Saturday, July 07, 2007

Supreme Elasticity

Today in microeconomics we discussed how people respond to price changes. The recent Supreme Court ruling on if manufacturers could sell to retailers on the condition the retailers sell at that price. We could not, however, exactly recall what the existing law was. And we were confused why a manufacturer would want to rob a particular retailer of flexibility.

As it turns out, the court overturned the existing rule that retailers could not be locked into a price. (I mistakenly thought the reverse was happening.) The case was brought by Leegin Creative Leather Products who wanted to establish a minimum price on its goods sold. These seems to confirm one of the more plausible arguments mentioned in class concerning why a maker would want high prices: to maintain the brand. I doubt it would look good for a maker of "creative leather products" if that creativity saw its way to the discount bin.

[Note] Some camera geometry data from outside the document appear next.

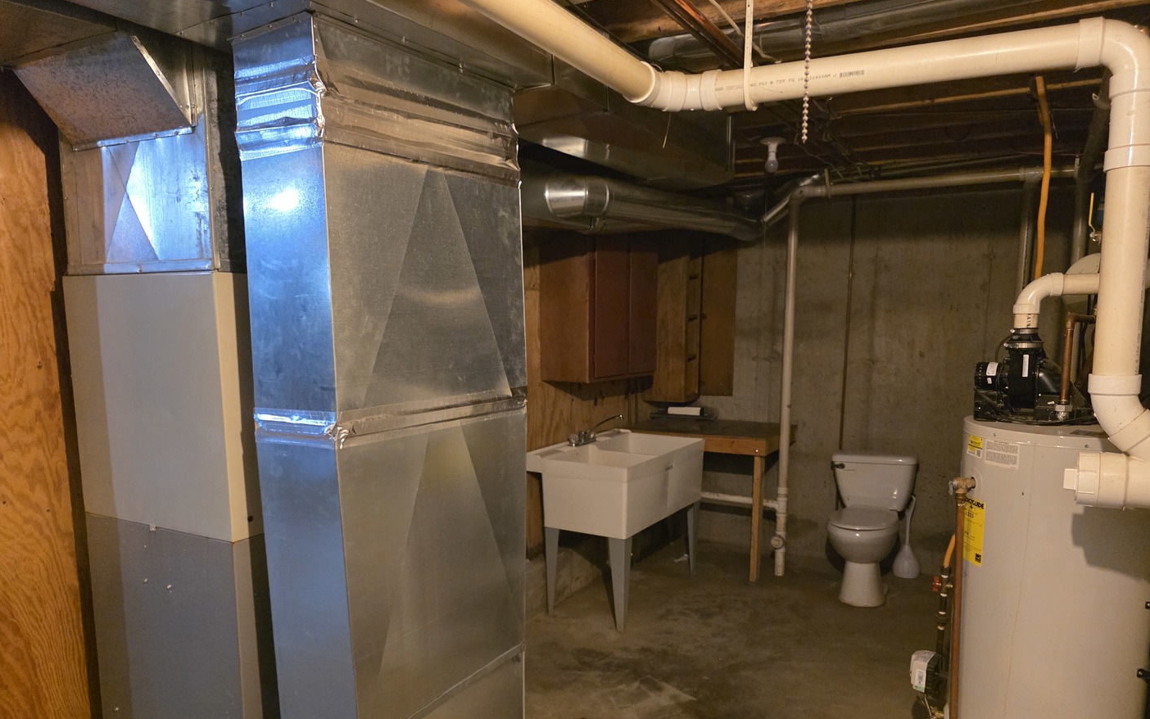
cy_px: 431
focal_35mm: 25
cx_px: 582
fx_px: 784
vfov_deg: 49.0
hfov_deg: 72.5
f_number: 1.7
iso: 2500
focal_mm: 6.3
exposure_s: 1/120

And yet we should remember that most goods are elastic: manufacturers generally want to keep prices low because the increase in quantity demanded more than makes up for the lower price. Revenue increases. Let us also remember that this is an option, not a universal decree. Manufacturers don't have to set a retail price. I doubt many will because retailers would be less inclined to buy goods where they have to agree on such a control. (I imagine only high-end quality manufactures will be truly upset if their high end goods hit clearance.) If those leather products aren't selling, the store has to throw them away to make room in the warehouse. They can't cut losses and would be much less willing to take a chance.

The laws were originally couched in anti-trust logic. One cannot allowed one company to have pricing influence over the other, contract or no. Consumer groups are worried by the ruling and think the price on all goods will immediately rise. Such conclusions might have a bit of truth to them but they forget the basic substitute that all goods have: you don't have to get it and that includes the retailer.